**EXERCISE**
Which lines in the entries below contain the string "eglot"? Report each of those lines in full.

**Stored data**
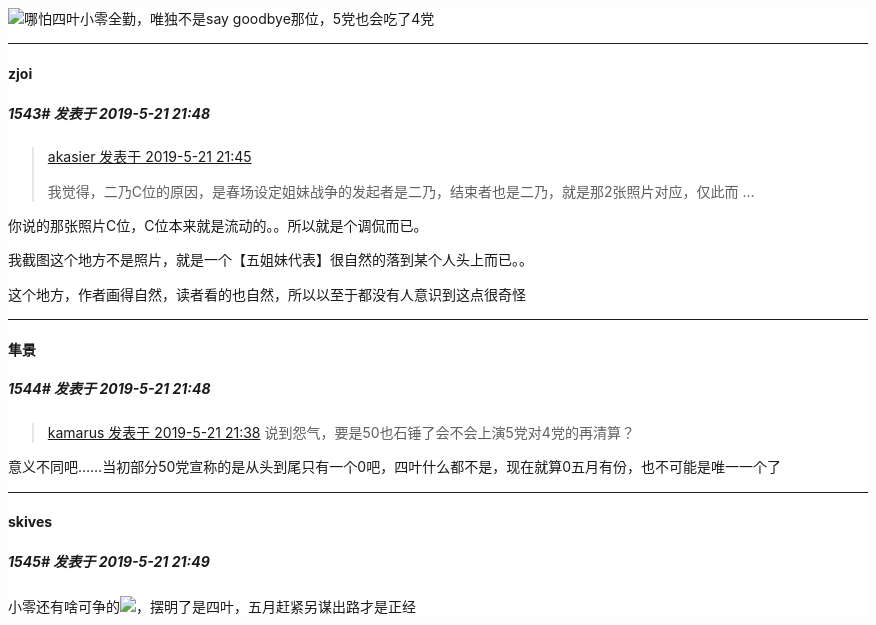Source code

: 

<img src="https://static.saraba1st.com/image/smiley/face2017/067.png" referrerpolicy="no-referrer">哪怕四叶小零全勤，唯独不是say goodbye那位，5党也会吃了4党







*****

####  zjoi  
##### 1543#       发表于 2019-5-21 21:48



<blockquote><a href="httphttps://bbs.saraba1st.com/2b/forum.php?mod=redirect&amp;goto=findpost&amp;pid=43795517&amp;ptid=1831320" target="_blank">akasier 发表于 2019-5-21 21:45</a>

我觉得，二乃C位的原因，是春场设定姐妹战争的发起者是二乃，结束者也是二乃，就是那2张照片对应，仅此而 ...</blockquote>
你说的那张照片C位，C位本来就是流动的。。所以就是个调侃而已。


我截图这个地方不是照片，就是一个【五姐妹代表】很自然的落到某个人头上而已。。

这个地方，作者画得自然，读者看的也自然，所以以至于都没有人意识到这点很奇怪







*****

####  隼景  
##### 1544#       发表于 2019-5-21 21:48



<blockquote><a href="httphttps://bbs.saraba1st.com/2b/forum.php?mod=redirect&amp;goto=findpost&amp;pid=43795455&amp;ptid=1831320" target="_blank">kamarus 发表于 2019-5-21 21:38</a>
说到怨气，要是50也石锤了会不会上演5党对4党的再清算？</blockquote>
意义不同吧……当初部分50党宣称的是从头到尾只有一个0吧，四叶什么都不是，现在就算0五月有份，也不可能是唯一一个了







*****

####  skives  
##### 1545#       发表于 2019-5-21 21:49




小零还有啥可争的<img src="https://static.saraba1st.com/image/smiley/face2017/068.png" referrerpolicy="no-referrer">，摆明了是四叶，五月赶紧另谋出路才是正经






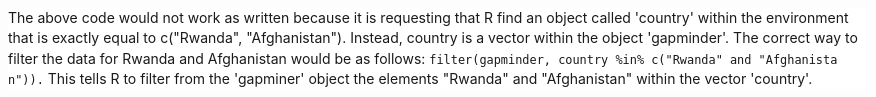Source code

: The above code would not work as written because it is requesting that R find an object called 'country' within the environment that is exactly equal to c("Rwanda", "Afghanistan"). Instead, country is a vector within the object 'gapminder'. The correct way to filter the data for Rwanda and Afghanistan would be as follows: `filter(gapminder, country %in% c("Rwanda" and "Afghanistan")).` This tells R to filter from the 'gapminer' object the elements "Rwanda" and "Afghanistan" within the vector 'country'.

* * *

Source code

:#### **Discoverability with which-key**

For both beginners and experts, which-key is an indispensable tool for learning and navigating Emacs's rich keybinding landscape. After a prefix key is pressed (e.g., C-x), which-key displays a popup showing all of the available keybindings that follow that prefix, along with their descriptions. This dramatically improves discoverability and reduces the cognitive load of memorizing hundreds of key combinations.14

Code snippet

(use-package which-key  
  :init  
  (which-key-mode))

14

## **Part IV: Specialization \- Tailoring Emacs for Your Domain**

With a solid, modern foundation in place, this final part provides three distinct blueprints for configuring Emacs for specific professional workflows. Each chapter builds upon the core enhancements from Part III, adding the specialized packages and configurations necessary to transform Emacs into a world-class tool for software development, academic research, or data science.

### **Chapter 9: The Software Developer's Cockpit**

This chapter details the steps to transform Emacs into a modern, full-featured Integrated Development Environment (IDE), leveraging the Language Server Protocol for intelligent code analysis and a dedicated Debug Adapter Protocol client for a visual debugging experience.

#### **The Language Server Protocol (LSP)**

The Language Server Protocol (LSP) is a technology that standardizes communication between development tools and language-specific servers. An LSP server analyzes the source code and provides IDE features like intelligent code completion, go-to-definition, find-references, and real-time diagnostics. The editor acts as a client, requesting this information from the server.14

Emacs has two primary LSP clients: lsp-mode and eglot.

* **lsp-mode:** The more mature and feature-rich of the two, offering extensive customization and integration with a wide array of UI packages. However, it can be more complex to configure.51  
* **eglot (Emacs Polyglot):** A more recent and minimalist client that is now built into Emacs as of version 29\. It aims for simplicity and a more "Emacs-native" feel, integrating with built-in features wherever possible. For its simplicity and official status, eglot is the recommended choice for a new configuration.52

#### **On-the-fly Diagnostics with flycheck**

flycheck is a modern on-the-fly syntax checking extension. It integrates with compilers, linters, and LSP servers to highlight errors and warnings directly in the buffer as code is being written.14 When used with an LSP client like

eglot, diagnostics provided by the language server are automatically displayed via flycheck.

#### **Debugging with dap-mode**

==

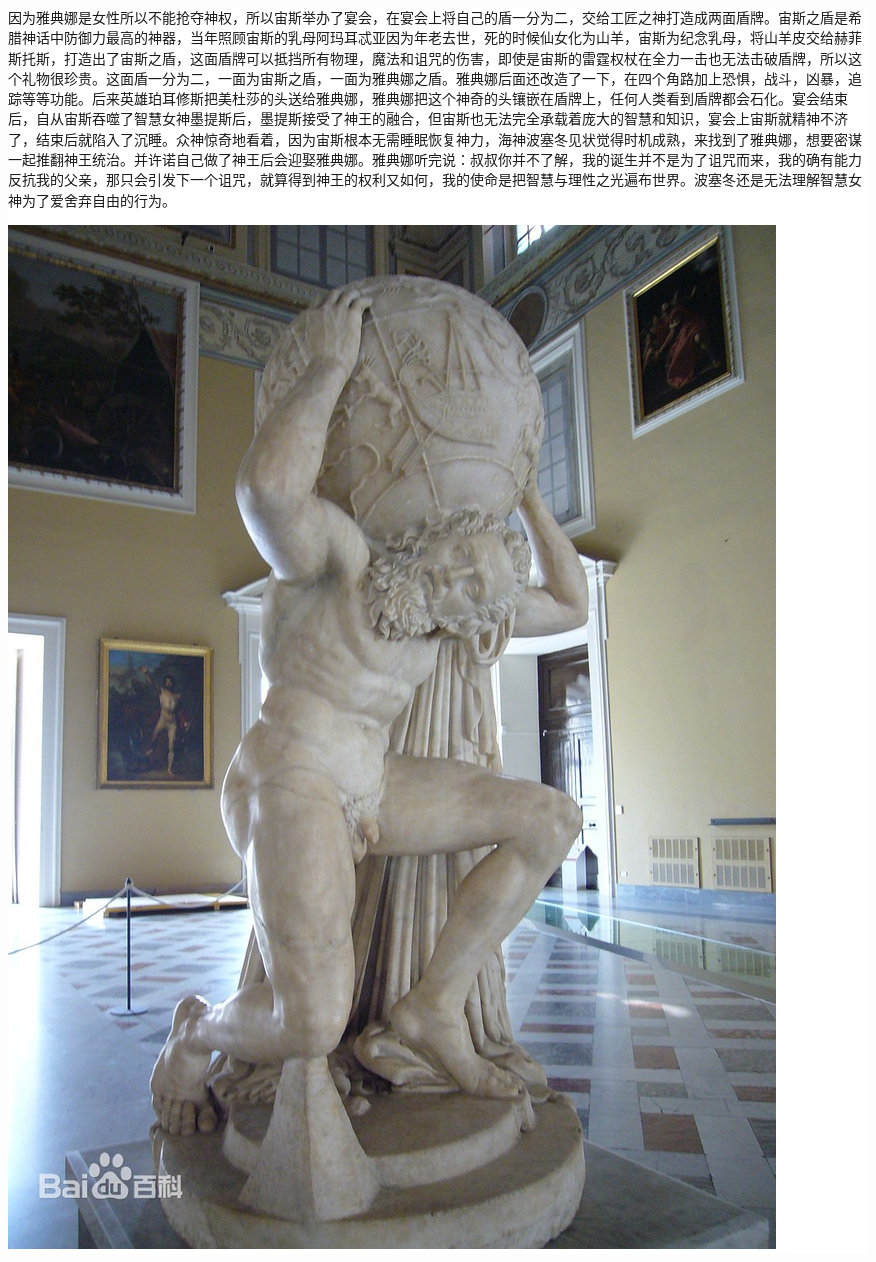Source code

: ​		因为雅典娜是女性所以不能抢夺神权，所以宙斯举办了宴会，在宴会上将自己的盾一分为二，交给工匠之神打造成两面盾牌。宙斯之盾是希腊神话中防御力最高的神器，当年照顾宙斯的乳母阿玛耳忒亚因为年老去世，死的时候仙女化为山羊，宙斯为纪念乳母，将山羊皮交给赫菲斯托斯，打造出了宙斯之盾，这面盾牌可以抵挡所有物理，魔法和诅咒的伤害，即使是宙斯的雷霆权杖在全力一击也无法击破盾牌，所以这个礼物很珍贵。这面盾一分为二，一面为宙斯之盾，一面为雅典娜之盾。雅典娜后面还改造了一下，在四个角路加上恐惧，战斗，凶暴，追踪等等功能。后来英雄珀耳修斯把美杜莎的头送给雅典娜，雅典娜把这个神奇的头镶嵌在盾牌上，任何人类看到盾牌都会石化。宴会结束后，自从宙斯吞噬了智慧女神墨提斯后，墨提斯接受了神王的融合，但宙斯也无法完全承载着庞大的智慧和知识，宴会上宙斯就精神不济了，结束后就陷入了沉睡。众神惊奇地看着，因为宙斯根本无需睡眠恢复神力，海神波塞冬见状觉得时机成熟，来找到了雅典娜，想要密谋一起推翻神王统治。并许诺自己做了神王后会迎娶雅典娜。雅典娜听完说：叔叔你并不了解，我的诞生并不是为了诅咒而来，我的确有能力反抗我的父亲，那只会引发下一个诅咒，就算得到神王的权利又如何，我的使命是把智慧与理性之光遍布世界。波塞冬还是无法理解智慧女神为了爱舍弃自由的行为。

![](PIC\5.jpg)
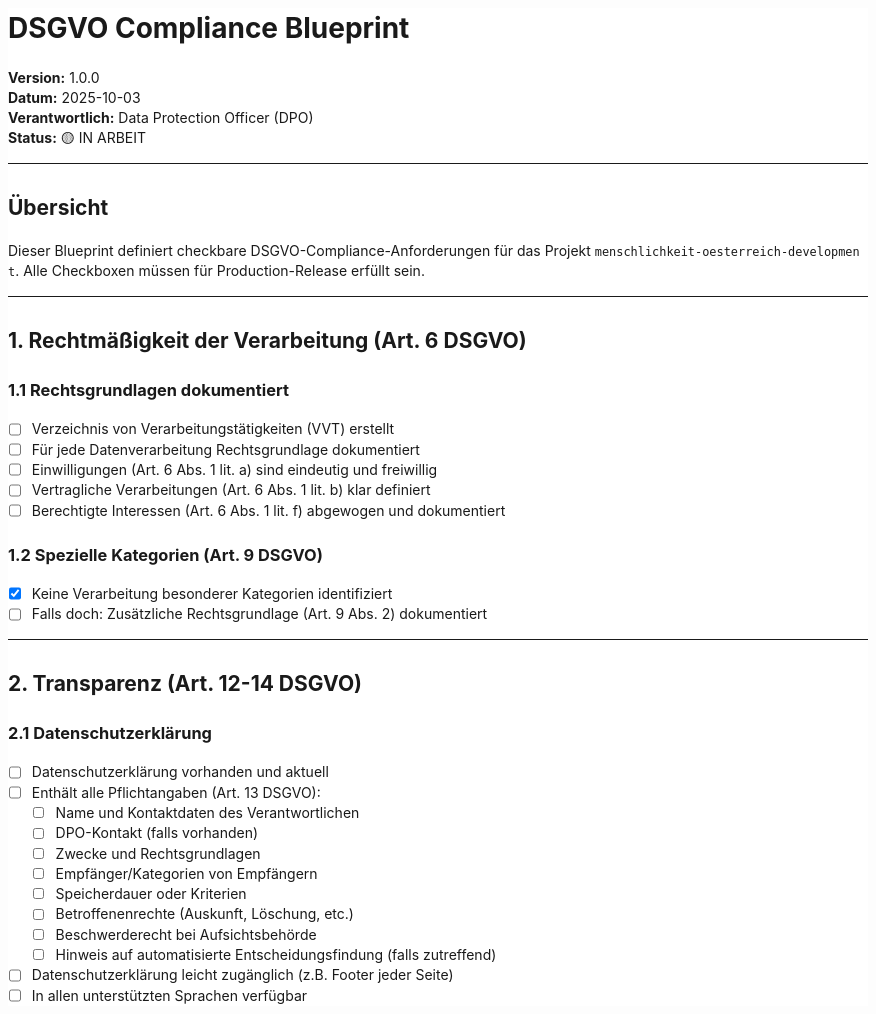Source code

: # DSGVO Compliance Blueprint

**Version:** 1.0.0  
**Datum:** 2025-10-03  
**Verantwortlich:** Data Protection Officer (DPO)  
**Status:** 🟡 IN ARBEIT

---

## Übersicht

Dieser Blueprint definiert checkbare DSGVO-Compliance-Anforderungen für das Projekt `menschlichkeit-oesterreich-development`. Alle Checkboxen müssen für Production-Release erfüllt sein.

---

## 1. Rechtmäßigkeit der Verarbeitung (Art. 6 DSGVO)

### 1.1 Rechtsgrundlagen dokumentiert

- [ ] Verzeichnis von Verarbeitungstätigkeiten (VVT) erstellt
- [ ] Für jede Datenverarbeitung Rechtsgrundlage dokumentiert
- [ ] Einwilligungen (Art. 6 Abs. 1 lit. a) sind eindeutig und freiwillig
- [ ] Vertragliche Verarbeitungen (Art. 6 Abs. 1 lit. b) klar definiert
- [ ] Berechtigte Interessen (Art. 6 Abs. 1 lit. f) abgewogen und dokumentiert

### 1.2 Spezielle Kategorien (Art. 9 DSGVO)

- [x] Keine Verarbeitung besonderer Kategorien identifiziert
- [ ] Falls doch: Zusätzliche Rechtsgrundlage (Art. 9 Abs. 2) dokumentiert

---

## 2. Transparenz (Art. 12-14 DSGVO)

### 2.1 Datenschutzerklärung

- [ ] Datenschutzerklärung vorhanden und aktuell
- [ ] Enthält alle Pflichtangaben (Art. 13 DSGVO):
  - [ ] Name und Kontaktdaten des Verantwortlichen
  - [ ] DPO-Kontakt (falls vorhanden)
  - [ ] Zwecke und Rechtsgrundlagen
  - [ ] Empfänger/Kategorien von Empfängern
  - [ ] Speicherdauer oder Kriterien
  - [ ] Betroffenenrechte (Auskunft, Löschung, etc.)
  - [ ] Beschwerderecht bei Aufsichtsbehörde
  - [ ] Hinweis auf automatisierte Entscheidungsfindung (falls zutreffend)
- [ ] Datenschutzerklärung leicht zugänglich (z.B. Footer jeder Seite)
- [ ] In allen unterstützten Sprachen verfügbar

**ANSWER TO THE EXERCISE**
Emacs has two primary LSP clients: lsp-mode and eglot.
* **eglot (Emacs Polyglot):** A more recent and minimalist client that is now built into Emacs as of version 29\. It aims for simplicity and a more "Emacs-native" feel, integrating with built-in features wherever possible. For its simplicity and official status, eglot is the recommended choice for a new configuration.52
eglot, diagnostics provided by the language server are automatically displayed via flycheck.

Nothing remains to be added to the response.